# Dontae Jones



## Fordy74 (May 22, 2002)

A former Knicks number 1 pick is going to play for the Knicks summer league team. I remember him at Mississippi st. and was excited when the Knicks drafted him. For whatever reason it just didnt pan out. Maybe this time! Good luck Dontae!


----------



## BreakYaAnkles10 (Jun 11, 2002)

Several former Knicks will play for the Summer League team this year. Can't wait to see the team myself. Anyway, as the current roster stands, Lavor Postell will probably not be on it next year, which is real sad.


----------



## The Phoenix (Jul 12, 2002)

wasnt he traded to boston in the Chris Mills deal a while back?


----------



## knicklizard (Jul 7, 2002)

All of our picks that year were dealt for Mills. I really liked Mills in 97-98. By the way, please, someone tell me when our summer league games will be aired.


----------



## BreakYaAnkles10 (Jun 11, 2002)

> Originally posted by *knicklizard *
> By the way, please, someone tell me when our summer league games will be aired.

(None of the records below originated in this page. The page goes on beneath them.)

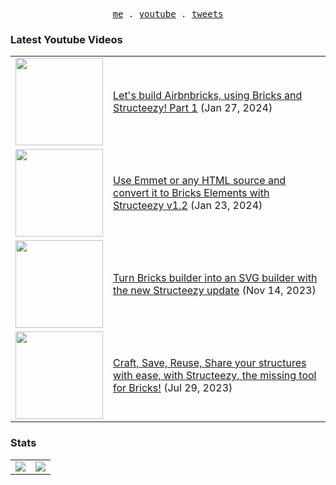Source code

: <p align="center">
  <samp>
    <a href="https://cedricbontems.fr">me</a> .
    <a href="https://youtube.com/@oxyprops">youtube</a> .
    <a href="https://twitter.com/cbontems">tweets</a>
  </samp>
</p>

### Latest Youtube Videos
<table>
<!-- YOUTUBE-VIDEOS-LIST:START --><tr><td><a href="https://www.youtube.com/watch?v=3usncAg3TQc"><img width="140px" src="https://i.ytimg.com/vi/3usncAg3TQc/mqdefault.jpg"></a></td>
<td><a href="https://www.youtube.com/watch?v=3usncAg3TQc">Let&#39;s build Airbnbricks, using Bricks and Structeezy! Part 1</a> (Jan 27, 2024)<br/></td></tr>
<tr><td><a href="https://www.youtube.com/watch?v=tdSoxo6KLkU"><img width="140px" src="https://i.ytimg.com/vi/tdSoxo6KLkU/mqdefault.jpg"></a></td>
<td><a href="https://www.youtube.com/watch?v=tdSoxo6KLkU">Use Emmet or any HTML source and convert it to Bricks Elements with Structeezy v1.2</a> (Jan 23, 2024)<br/></td></tr>
<tr><td><a href="https://www.youtube.com/watch?v=GQjL_Lq1YDE"><img width="140px" src="https://i.ytimg.com/vi/GQjL_Lq1YDE/mqdefault.jpg"></a></td>
<td><a href="https://www.youtube.com/watch?v=GQjL_Lq1YDE">Turn Bricks builder into an SVG builder with the new Structeezy update</a> (Nov 14, 2023)<br/></td></tr>
<tr><td><a href="https://www.youtube.com/watch?v=6OIdwGlzfjw"><img width="140px" src="https://i.ytimg.com/vi/6OIdwGlzfjw/mqdefault.jpg"></a></td>
<td><a href="https://www.youtube.com/watch?v=6OIdwGlzfjw">Craft, Save, Reuse, Share your structures with ease, with Structeezy, the missing tool for Bricks!</a> (Jul 29, 2023)<br/></td></tr>
<!-- YOUTUBE-VIDEOS-LIST:END -->
</table>

### Stats
<table>
  <tr>
    <td>
      <img src="https://github-readme-stats.vercel.app/api?username=cbontems&show_icons=true&theme=transparent&hide_border=true" />
    </td>
    <td>
      <img src="https://github-readme-stats.vercel.app/api/top-langs/?username=cbontems&layout=compact&theme=transparent&hide_border=true" />
    </td>
  </tr>
</table>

There's only going to be one game aired where the Knicks are in it and it'll be against the Nets.


----------



## Dr. J (Jul 12, 2002)

I was really pissed at that draft. I think it was the one where they had 3 picks and they couldn't move up in the draft. It was another lesson in how the Knicks never have been clever or creative. Onepick was John Wallace, the pick right after O'Neal going to the Pacers


----------



## knicklizard (Jul 7, 2002)

O'Neal was drafted by Portland, I'm sure just an honest mistake...


----------



## Dr. J (Jul 12, 2002)

*ONeal*

You are right. He now plays for the Pacers but drafted by Portland, of course. The position was right. I think he was 17th, the knicks picked 18th.


----------